If you do decide to purchase this type of property, make sure you use the services of a competent lawyer because in some areas there could be a problem with the seller not registered with the land registry.
Cave houses or “casas cueva” are not present all over Spain, but in parts of Andalucía, you can find this type of traditional dwelling. Living in a cave is not everyone’s cup of tea but modern troglodytes often say they would never go back to apartment dwelling after their life underground.
Cave houses were excavated in many cases centuries ago. The builders would dig into the side of a mountain or hillside, and the inner parts of the house could be several metres underground. Because of this, cave homes are extremely well insulated and the temperature remains constant at around 18 to 21°C. This makes it very economical when it comes to utility bills, as there is no need for air-conditioning, not even during the extremely hot summer months, which is remarkable when you think average Andalucía temperatures reach the mid-30s in July and August.
Cave houses come in all shapes, sizes and conditions. There are no two exactly the same. You can find modern cave houses newly excavated and finished to a very high standard, and you’ll find others that could do with some modernisation – then there’s others that need complete renovation. The rooms in old cave houses would often have been used to house animals, and many feature mangers hand carved into the walls, and possibly even a feeding shoot in the ceiling.
Some cave homes have external front extensions added to the side of the hill where they join the underground section of the property. This helps combat the slight feeling of claustrophobia you may feel in the deepest recess of the home. The houses with front additions look like regular houses, and it’s only when you go inside that you realise you are actually in a cave house.
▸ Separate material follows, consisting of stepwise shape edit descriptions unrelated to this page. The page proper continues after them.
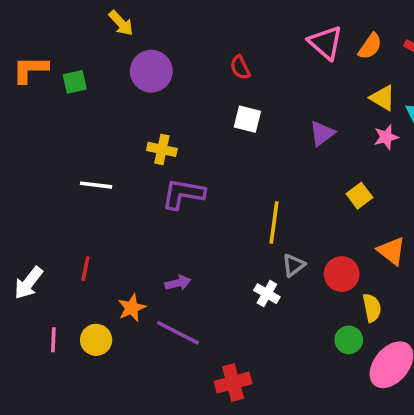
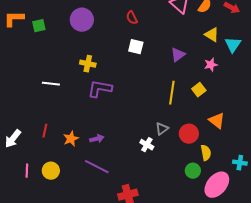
pink star: (386, 137) -> (211, 65), moved
yellow line: (274, 222) -> (172, 93), moved
orange star: (132, 308) -> (71, 139), moved

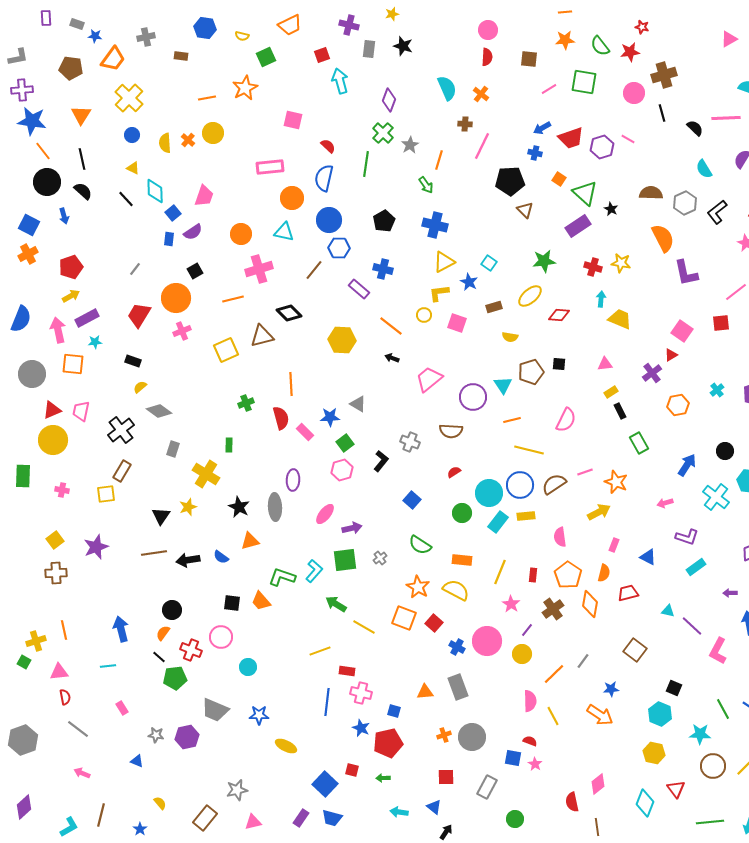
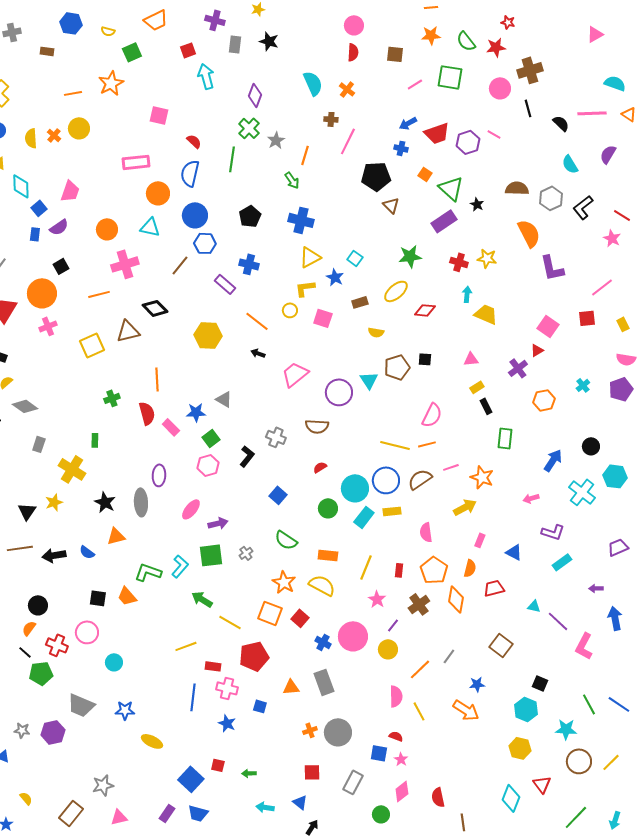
orange line: (512, 420) -> (427, 444), moved
green rectangle: (639, 443) -> (505, 438), turned 35
red pentagon: (388, 743) -> (254, 656), moved
pink diamond: (598, 784) -> (402, 791), moved
green line: (710, 822) -> (576, 817), turned -40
Cave houses are usually fairly cheap to buy compared to other property types, and also easy to renovate, as well as cheap to live in. There are practically zero maintenance costs, and cave houses tend to be situated in friendly low-crime areas, so when you are not in residence, you don’t have to be concerned about anyone pilfering your roof slates or breaking in through the windows.
The village of Guadix in Andalucia is home to the largest number of cave homes in Europe, with over 2000 underground residences. Locals have inhabited the caves for hundreds of years, and many public buildings are in Guadix caves, including the church along with restaurants and hotels.
Until recent years the cave homes were mostly home to the poor and considered of a lower standard than a modern townhouse or apartment. However, these days cave dwellings are bought by locals to live in or turn into tourist rentals.
Ultimately the type of Spanish housing you decide to buy will depend on your budget, the number of people living with you, and how important accessibility to local amenities is to the family. But whatever type of property you purchase, you will be able to enjoy the fabulous weather, beaches, many outdoor attractions, and relaxing lifestyle that most regions of Spain offer.